If you are debugging on Linux with GCC as your default compiler, here is a helpful oneliner:

$ LD_PRELOAD=$(gcc -print-file-name=libasan.so) LSAN_OPTIONS=suppressions=suppr.lsan DEBUG=1 node --test xxhash-addon.test.js

How to upgrade xxHash?

Everything should be set up already. Just pull from the release branch of xxHash.

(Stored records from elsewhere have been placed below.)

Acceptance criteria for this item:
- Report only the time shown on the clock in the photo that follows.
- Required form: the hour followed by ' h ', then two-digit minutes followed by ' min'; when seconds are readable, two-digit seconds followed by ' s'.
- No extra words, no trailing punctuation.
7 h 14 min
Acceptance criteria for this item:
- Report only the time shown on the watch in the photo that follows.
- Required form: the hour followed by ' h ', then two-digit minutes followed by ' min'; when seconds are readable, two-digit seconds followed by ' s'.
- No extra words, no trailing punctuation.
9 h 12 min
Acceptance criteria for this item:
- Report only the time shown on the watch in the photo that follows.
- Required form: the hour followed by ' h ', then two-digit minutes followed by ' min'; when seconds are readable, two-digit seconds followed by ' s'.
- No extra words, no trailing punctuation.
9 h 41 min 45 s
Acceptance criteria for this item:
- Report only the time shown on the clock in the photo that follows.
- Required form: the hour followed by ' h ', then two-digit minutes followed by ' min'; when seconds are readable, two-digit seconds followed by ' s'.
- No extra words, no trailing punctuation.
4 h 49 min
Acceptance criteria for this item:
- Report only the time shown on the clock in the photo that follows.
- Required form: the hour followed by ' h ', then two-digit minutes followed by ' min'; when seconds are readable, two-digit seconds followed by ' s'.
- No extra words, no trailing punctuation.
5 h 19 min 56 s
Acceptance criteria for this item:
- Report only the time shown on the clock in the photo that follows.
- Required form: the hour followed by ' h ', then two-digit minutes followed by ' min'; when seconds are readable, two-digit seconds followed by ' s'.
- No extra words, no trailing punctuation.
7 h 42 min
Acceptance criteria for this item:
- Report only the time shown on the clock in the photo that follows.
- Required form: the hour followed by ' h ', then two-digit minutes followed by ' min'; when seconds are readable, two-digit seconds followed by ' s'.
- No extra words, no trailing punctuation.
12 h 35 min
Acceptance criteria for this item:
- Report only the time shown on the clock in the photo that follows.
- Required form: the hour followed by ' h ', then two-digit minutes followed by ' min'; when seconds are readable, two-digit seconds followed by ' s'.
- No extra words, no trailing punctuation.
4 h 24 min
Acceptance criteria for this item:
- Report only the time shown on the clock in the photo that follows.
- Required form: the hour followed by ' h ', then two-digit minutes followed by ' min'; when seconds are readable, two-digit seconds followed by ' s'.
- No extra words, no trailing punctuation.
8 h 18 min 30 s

git submodule update --remote
git status
git add xxHash
git commit -m "Bump xxHash to..."
git push origin your_name/upgrade_deps

API reference

Streaming Interface

export interface XXHash {
  update(data: Buffer): void;
  digest(): Buffer;
  reset(): void;
}

XXHash32

export class XXHash32 implements XXHash {
  constructor(seed: Buffer); // Buffer must be 4-byte long.
  update(data: Buffer): void;
  digest(): Buffer;
  reset(): void;
  static hash(data: Buffer): Buffer; // One-shot with default seed (zero).
}

XXHash64

export class XXHash64 implements XXHash {
  constructor(seed: Buffer); // Buffer must be 4- or 8-byte long.
  update(data: Buffer): void;
  digest(): Buffer;
  reset(): void;
  static hash(data: Buffer): Buffer; // One-shot with default seed (zero).
}

XXHash3

export class XXHash3 implements XXHash {
  constructor(seed_or_secret: Buffer); // For using seed: Buffer must be 4- or 8-byte long; for using secret: must be at least 136-byte long.
  update(data: Buffer): void;
  digest(): Buffer;
  reset(): void;
  static hash(data: Buffer): Buffer; // One-shot with default seed (zero).
}

XXHash128

export class XXHash128 implements XXHash {
  constructor(seed_or_secret: Buffer); // For using seed: Buffer must be 4- or 8-byte long; for using secret: must be at least 136-byte long.
  update(data: Buffer): void;
  digest(): Buffer;
  reset(): void;
  static hash(data: Buffer): Buffer; // One-shot with default seed (zero).
}

Licence

The project is licensed under BSD-2-Clause.